--- Start ---
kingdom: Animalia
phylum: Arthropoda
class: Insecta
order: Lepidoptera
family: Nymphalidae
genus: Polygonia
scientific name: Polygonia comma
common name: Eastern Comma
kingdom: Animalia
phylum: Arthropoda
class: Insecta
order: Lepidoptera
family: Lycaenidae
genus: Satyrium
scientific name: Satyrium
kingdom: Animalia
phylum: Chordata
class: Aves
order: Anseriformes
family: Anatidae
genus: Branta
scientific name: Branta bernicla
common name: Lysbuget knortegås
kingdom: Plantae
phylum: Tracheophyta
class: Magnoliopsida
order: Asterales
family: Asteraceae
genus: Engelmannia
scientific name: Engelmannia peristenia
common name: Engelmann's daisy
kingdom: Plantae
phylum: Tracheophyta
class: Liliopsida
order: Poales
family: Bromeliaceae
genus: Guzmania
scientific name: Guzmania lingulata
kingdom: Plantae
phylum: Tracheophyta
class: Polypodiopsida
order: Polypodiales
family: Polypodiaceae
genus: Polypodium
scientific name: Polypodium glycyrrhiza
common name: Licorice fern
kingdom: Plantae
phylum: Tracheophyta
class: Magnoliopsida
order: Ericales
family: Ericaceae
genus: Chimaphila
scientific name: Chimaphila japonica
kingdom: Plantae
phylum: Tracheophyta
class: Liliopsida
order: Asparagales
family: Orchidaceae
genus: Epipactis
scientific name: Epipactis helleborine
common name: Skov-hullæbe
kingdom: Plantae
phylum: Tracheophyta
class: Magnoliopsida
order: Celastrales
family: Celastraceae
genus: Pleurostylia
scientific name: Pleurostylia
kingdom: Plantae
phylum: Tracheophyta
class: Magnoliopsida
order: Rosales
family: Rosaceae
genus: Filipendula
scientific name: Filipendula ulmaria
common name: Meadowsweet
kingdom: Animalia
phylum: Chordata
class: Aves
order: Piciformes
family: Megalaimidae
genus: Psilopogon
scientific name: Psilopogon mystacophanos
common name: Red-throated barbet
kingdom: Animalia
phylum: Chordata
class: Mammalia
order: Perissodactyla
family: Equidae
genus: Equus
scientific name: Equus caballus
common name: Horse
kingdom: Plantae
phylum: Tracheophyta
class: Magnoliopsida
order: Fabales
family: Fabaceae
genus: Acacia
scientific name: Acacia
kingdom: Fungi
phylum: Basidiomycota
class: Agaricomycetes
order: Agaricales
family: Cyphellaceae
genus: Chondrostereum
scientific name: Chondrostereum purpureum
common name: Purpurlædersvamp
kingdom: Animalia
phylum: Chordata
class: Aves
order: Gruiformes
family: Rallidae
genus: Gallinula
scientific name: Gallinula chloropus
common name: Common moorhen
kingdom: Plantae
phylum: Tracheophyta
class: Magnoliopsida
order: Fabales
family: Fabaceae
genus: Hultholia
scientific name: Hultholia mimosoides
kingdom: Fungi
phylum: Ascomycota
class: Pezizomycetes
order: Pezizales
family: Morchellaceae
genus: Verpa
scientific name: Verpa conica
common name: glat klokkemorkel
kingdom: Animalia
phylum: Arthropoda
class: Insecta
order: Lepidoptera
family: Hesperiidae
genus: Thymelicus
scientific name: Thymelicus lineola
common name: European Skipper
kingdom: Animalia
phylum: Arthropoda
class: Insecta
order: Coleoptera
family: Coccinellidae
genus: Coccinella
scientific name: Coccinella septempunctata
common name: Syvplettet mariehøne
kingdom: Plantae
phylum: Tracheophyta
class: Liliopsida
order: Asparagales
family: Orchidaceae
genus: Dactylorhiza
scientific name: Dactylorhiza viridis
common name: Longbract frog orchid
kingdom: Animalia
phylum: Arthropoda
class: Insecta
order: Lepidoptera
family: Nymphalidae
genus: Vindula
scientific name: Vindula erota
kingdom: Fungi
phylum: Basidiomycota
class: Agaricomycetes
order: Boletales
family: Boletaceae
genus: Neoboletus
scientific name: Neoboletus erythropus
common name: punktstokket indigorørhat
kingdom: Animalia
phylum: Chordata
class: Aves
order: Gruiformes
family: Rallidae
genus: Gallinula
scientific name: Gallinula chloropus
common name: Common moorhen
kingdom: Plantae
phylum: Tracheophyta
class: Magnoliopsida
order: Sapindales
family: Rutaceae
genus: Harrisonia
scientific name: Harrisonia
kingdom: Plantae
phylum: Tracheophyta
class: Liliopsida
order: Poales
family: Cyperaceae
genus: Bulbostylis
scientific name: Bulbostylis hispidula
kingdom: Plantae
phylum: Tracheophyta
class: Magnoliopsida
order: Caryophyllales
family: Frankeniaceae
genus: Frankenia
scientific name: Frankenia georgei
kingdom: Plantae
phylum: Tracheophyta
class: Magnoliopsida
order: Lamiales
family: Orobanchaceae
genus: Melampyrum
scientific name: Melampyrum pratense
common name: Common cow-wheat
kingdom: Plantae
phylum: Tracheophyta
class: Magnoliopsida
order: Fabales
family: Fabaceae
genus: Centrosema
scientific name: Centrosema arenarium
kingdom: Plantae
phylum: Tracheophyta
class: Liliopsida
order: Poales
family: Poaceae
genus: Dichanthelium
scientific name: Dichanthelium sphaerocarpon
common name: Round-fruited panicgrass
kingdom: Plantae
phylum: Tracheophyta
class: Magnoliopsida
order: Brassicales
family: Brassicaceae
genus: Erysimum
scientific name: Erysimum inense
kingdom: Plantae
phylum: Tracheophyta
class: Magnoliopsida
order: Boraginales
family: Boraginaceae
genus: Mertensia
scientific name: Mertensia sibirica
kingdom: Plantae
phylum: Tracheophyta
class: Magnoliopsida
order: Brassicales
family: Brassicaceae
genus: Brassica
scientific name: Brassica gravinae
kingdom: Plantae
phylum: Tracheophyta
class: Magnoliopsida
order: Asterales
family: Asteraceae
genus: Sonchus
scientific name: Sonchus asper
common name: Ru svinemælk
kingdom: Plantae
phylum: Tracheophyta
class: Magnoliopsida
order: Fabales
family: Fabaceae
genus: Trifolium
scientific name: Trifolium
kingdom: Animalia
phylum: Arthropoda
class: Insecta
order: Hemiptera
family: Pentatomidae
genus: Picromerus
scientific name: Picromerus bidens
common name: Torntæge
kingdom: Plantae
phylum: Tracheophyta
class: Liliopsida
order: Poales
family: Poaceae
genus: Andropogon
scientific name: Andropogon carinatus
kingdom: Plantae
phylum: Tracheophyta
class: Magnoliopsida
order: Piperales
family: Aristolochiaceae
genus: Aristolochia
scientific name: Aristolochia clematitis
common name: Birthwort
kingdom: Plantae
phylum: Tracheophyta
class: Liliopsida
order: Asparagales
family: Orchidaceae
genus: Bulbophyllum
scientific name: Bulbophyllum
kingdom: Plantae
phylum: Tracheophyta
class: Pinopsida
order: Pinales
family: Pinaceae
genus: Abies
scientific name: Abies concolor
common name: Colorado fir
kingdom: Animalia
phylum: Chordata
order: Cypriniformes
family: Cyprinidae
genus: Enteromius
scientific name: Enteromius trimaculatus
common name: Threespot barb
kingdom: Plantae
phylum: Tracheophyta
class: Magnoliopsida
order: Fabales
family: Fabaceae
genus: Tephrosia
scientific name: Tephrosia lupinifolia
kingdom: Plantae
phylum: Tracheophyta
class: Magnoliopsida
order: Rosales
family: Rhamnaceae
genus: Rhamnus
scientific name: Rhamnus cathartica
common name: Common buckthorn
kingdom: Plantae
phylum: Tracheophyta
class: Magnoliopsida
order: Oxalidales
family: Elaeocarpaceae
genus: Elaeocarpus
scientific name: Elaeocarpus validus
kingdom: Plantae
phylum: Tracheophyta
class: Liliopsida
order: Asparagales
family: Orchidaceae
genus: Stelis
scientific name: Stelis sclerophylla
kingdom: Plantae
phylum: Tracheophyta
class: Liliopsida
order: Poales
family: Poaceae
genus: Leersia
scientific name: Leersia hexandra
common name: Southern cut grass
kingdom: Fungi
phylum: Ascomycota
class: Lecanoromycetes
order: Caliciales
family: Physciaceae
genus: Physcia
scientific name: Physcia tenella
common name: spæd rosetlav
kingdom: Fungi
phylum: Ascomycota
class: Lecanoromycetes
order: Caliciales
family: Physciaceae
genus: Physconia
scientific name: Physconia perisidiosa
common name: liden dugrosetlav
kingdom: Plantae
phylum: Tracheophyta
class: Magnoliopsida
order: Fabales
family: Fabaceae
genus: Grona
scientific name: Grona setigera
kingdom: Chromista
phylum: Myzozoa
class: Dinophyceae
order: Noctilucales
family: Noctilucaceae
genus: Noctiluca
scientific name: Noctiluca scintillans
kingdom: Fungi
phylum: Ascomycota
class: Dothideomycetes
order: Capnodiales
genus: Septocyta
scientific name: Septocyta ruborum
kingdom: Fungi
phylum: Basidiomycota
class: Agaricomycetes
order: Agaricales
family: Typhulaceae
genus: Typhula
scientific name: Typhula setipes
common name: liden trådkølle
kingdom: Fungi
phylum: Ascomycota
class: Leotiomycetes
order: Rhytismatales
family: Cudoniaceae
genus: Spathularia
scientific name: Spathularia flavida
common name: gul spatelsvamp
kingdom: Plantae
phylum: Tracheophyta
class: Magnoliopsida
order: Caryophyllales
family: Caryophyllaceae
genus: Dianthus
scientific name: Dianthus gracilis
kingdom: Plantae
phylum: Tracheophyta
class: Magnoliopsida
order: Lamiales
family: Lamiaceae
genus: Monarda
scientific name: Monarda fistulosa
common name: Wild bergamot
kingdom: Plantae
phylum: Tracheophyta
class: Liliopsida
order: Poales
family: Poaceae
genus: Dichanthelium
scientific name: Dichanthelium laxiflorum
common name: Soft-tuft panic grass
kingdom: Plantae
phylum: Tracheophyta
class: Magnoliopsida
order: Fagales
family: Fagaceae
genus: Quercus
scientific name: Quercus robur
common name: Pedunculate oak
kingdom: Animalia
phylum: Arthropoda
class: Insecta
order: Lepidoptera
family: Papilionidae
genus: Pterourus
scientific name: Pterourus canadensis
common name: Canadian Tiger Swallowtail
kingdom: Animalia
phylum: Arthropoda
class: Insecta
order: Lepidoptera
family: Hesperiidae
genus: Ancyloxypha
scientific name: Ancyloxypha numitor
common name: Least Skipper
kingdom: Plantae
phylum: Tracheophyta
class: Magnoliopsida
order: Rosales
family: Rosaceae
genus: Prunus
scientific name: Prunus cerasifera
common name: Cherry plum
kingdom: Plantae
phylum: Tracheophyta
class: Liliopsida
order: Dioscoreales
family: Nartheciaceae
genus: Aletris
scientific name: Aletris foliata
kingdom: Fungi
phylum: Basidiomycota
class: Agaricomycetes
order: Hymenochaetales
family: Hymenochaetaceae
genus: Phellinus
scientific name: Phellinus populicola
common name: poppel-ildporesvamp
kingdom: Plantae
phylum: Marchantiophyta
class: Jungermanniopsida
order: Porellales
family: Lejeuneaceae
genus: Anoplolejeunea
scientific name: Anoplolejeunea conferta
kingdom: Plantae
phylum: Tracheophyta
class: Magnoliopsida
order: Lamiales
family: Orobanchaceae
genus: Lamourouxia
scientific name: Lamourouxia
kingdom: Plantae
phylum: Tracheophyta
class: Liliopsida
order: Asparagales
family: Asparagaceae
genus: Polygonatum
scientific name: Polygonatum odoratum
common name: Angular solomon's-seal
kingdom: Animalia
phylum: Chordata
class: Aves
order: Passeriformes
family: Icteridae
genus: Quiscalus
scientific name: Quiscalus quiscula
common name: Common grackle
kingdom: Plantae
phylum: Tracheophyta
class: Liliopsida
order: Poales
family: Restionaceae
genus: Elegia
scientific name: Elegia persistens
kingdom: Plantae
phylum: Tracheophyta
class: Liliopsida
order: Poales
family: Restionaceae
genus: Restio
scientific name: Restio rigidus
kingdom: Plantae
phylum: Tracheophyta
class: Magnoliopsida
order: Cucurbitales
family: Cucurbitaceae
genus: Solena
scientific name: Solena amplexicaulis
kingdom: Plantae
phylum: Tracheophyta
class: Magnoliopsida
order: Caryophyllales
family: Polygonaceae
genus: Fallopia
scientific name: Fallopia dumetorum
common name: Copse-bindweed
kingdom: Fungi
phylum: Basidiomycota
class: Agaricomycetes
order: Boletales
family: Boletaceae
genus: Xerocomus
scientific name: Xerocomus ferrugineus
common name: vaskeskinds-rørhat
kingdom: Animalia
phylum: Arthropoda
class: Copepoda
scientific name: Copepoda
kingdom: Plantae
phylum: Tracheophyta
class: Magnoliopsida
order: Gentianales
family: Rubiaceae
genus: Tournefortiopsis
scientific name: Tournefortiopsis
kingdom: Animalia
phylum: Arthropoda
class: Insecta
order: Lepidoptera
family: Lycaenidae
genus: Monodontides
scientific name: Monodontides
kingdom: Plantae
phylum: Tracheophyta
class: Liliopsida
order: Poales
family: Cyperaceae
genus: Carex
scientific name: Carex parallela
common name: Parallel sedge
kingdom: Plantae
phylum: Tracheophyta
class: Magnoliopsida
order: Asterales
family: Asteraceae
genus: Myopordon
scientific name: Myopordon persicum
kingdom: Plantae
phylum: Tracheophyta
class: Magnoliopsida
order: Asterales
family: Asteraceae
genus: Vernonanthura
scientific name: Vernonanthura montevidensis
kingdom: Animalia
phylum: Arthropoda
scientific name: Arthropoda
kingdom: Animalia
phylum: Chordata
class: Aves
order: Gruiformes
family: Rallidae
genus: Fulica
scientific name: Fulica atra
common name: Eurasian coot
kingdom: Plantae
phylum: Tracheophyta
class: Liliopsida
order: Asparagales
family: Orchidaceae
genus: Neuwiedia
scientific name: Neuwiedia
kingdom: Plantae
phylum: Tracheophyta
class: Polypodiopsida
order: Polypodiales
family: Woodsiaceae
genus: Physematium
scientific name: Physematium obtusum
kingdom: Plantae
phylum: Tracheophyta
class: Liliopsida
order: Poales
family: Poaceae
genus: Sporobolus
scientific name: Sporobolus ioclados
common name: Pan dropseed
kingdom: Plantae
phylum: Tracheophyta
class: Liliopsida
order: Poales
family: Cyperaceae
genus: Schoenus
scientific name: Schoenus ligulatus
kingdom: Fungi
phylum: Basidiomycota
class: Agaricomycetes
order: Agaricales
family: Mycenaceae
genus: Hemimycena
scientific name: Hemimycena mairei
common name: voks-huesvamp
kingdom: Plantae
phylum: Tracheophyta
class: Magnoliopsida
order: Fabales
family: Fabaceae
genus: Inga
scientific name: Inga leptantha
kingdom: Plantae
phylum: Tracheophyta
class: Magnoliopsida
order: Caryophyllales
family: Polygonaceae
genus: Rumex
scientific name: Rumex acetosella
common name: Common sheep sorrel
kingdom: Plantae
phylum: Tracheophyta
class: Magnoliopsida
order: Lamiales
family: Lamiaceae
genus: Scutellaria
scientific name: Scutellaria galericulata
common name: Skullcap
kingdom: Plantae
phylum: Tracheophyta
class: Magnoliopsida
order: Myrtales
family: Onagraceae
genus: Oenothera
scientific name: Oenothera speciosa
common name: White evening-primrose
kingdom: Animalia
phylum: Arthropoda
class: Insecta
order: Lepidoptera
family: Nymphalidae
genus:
--- End ---
From the data above, copy out each line that contains the string "Dichanthelium". The match is case-sensitive.

genus: Dichanthelium
scientific name: Dichanthelium sphaerocarpon
genus: Dichanthelium
scientific name: Dichanthelium laxiflorum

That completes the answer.